Story highlights

The USS Kauffman's deployment is the last for Oliver Hazard Perry-class frigates

Perry-class frigates have been in the U.S. Navy for almost 40 years

In the 1980s, attacks nearly sank two Perry-class frigates in the Persian Gulf

Navy secretary says littoral combat ships will be the new frigates

CNN  — 

When the USS Kauffman steamed out of Norfolk Naval Station earlier this month, it marked the beginning of the end for an entire class of vessels in the U.S. Navy.

The Oliver Hazard Perry-class frigate will be the last of more than four dozen such ships to put itself in harm’s way.

“I am honored and humbled to have this opportunity to lead such a capable and proud group of sailors on this, the final deployment of an FFG-7 class ship, and to be the last in a great line of frigate commanding officers,” the Kauffman’s skipper, Cmdr. Michael Concannon, said in a Navy statement.

The final mission for the Kauffman and its crew of 250 will be to combat drug trafficking in the U.S. Southern Command’s area of responsibility, the waters of the Caribbean and off the coasts of Central and South America.

“What a fitting mission for this great ship and crew to leave as its final legacy, keeping drugs off the streets of America by stopping them at the source,” Concannon said.

After it returns from the drug trafficking mission, the Kauffman will have spent more than 28 years in the U.S. Navy. It will be decommissioned in September and possibly put up for sale to an allied navy.

The first of the Perry class, the USS Oliver Hazard Perry, was launched in 1976. The Navy once had 51 of the Perry-class ships, which were up to 453 feet long and displaced as much as 4,300 tons. They enjoyed a reputation for toughness, especially after two suffered battle damage in the Persian Gulf in the late 1980s.

Perhaps the most famous of the Perry-class ships was the USS Stark, which survived a deadly attack in the Persian Gulf.
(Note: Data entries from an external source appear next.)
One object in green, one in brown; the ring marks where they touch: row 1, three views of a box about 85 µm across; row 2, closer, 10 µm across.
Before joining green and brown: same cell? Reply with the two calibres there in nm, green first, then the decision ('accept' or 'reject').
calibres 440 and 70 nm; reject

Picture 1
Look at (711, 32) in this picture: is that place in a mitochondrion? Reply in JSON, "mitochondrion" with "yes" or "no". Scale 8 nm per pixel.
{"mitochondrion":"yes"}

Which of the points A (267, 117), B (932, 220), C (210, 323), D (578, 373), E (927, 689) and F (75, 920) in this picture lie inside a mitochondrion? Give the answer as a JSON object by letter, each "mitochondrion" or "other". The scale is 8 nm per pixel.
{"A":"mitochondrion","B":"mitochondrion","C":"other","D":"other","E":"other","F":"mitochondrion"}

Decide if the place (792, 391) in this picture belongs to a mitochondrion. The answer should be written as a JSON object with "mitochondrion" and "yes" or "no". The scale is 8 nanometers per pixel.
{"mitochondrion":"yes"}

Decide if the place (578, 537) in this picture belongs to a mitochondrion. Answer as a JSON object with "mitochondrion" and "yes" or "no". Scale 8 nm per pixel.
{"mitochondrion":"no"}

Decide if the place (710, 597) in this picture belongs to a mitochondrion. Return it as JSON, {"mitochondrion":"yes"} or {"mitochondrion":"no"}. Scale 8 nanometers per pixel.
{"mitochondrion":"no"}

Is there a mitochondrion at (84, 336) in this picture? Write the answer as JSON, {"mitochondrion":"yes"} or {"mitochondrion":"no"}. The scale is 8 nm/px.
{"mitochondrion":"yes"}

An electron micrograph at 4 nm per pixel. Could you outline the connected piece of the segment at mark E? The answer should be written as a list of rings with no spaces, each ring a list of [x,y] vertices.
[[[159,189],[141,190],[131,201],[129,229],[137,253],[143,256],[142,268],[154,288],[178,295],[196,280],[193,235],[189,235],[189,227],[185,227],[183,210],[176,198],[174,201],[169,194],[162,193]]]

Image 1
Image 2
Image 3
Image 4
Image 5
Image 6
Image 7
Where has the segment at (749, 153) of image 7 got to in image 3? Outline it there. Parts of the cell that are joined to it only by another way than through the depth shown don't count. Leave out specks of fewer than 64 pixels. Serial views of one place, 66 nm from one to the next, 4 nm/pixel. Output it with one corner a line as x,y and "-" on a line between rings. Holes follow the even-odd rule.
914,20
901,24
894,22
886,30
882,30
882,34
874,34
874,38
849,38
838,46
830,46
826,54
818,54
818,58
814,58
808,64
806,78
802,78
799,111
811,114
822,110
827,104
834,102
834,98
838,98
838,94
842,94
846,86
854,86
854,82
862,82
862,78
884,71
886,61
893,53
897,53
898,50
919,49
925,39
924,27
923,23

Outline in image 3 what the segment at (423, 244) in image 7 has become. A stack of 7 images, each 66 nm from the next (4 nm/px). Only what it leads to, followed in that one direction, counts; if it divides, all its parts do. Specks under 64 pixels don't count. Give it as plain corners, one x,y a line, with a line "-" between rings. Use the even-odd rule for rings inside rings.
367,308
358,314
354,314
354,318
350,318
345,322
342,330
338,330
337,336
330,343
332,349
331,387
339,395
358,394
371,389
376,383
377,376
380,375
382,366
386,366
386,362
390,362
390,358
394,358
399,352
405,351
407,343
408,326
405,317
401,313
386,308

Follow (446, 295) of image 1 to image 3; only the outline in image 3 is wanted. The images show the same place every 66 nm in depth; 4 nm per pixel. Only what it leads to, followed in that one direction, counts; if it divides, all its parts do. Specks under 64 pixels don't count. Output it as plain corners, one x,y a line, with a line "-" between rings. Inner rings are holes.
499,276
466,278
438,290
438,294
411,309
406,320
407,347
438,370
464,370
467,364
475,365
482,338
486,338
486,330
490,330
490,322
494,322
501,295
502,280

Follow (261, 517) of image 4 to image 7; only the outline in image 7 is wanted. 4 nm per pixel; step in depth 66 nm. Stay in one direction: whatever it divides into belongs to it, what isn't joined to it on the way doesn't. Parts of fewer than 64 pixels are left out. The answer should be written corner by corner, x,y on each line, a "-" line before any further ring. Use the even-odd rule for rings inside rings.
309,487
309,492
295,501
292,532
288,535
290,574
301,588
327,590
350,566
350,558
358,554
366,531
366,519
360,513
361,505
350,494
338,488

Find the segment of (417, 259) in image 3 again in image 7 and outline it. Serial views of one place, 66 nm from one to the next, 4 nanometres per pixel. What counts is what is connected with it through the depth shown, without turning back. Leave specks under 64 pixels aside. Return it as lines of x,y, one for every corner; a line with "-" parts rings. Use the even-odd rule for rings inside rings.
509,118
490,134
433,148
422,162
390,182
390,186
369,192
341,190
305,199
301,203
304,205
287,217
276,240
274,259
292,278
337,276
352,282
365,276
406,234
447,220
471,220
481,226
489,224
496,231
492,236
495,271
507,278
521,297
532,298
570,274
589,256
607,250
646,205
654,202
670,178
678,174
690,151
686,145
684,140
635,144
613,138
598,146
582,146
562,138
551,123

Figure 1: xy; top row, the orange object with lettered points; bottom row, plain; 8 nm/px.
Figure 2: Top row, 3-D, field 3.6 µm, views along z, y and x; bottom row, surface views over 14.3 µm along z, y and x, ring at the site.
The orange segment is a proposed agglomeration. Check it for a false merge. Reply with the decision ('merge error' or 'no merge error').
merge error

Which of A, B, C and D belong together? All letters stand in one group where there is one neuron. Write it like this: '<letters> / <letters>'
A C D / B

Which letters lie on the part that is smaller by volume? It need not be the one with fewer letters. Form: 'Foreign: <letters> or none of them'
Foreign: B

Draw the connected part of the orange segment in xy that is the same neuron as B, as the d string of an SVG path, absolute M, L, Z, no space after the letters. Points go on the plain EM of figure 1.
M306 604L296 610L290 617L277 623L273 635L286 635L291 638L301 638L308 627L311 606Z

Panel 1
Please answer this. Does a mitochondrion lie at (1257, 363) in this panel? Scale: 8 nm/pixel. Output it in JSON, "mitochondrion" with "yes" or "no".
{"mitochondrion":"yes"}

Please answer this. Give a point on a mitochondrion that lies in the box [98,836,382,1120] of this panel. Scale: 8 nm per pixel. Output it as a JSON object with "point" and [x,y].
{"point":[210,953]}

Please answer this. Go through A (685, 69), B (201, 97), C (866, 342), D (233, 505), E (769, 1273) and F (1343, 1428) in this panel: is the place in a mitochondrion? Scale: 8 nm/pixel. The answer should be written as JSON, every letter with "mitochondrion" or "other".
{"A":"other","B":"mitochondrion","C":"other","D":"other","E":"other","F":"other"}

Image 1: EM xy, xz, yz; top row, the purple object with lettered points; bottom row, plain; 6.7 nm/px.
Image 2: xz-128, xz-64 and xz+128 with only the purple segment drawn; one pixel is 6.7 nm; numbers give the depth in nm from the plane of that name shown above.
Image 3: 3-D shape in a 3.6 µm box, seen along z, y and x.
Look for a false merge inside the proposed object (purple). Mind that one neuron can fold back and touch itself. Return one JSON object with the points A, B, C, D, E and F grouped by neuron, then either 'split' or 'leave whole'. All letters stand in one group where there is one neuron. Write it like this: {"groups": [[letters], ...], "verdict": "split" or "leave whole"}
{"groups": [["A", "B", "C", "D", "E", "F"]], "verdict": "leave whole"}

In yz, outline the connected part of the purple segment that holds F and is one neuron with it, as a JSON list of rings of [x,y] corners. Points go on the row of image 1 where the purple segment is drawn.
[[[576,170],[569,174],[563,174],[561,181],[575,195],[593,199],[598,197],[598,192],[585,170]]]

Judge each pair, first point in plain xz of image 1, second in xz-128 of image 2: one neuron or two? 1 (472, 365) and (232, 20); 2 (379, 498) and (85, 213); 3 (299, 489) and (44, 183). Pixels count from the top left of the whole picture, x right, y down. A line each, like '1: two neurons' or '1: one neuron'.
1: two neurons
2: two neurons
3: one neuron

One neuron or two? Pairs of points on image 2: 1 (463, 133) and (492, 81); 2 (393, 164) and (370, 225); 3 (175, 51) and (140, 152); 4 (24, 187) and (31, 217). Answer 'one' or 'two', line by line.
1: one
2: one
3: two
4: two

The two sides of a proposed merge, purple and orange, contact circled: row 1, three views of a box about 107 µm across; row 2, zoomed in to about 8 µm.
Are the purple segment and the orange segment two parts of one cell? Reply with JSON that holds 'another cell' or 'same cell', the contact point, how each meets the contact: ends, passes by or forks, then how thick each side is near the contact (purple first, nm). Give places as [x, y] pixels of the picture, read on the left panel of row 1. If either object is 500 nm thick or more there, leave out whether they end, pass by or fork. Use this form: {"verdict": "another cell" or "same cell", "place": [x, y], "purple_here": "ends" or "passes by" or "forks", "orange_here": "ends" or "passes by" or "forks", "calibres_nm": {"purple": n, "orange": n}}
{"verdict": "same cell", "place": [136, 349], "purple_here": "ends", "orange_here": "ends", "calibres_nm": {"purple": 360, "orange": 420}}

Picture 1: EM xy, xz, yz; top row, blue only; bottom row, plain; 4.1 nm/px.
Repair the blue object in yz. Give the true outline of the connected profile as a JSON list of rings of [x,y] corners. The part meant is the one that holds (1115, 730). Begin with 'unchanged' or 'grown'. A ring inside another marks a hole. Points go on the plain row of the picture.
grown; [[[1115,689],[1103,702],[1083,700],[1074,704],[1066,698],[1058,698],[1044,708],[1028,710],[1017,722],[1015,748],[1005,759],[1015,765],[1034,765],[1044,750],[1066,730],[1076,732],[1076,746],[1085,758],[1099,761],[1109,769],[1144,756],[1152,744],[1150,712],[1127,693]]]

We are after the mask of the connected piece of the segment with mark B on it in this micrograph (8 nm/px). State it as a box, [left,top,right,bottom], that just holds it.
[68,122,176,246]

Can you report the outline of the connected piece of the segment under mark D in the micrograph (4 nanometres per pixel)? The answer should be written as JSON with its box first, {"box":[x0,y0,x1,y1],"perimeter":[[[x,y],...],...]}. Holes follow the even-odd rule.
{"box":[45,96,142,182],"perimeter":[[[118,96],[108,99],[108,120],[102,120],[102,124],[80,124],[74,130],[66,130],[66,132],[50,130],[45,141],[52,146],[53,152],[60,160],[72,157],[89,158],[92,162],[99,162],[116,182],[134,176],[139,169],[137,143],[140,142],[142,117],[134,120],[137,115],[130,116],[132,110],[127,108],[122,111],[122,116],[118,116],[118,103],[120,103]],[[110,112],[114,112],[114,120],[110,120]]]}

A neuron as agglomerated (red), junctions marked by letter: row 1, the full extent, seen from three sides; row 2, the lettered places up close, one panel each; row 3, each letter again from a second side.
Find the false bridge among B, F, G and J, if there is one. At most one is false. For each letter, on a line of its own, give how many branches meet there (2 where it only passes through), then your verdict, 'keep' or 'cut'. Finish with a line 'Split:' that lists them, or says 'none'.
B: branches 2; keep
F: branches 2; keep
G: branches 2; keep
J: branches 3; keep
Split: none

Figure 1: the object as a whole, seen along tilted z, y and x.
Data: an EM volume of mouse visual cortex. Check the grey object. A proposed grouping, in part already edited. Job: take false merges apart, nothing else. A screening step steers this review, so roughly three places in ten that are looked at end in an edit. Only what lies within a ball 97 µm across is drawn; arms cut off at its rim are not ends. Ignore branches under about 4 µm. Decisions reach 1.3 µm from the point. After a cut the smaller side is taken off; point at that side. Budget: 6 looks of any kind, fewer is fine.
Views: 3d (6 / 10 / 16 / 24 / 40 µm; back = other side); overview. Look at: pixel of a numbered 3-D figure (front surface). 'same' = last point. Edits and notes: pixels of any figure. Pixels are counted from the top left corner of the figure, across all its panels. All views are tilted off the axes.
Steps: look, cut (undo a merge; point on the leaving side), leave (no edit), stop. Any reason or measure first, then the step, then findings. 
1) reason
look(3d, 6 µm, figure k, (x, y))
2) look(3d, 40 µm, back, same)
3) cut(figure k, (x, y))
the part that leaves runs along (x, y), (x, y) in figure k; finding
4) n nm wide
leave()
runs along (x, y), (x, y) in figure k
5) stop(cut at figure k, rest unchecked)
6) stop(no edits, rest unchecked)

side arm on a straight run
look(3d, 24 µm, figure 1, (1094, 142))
Thirty-seven U.S. sailors were killed on May 17, 1987, when an Iraqi jet fired two Exocet missiles into the ship while it was on patrol during the Iran-Iraq war.

Less than a year later, another Perry-class frigate, the USS Samuel B. Roberts, was struck by an Iranian mine, wounding 10 of its crew, blowing a 15-foot hole in its hull and breaking the frigate’s keel, damage that almost always sends a ship to the bottom. The crew of the Roberts, however, was able to save the vessel, in part by using heavy steel cables to tie cracked portions of the ship’s superstructure together. The Roberts was then loaded onto another ship, the Mighty Servant 2, in Dubai and transported back to the U.S., ship on ship.

Both the Stark and the Roberts were eventually fully repaired and returned to the fleet. The Stark was scrapped in 2006. The Roberts completed what is expected to be its final mission in December, with its decommissioning planned for this year.

The Navy defines the primary missions of frigates as protecting shipping and anti-submarine warfare. Those duties will be taken up by the service’s new littoral combat ships, 20 of which are either in the fleet, under construction or under contract.

Navy Secretary Ray Mabus announced last week that the LCS will succeed the Perry-class frigates in more than mission.

“Somehow, in the 21st century, we started naming ships with strange acronyms … instead of from our naval traditions … so we are going to change the hull designation of the ‪#‎LCS‬‬ class ships to FF (frigate) … appropriate and traditional name,” Mabus said in a speech to the Surface Navy Association’s annual symposium.

Those newly designated frigates will join the world’s oldest active warship in the U.S. Navy’s frigate fleet, the USS Constitution. Nicknamed “Old Ironsides,” the Navy’s historic tall-masted showpiece was commissioned in 1797 and sails from Boston Harbor to promote the service.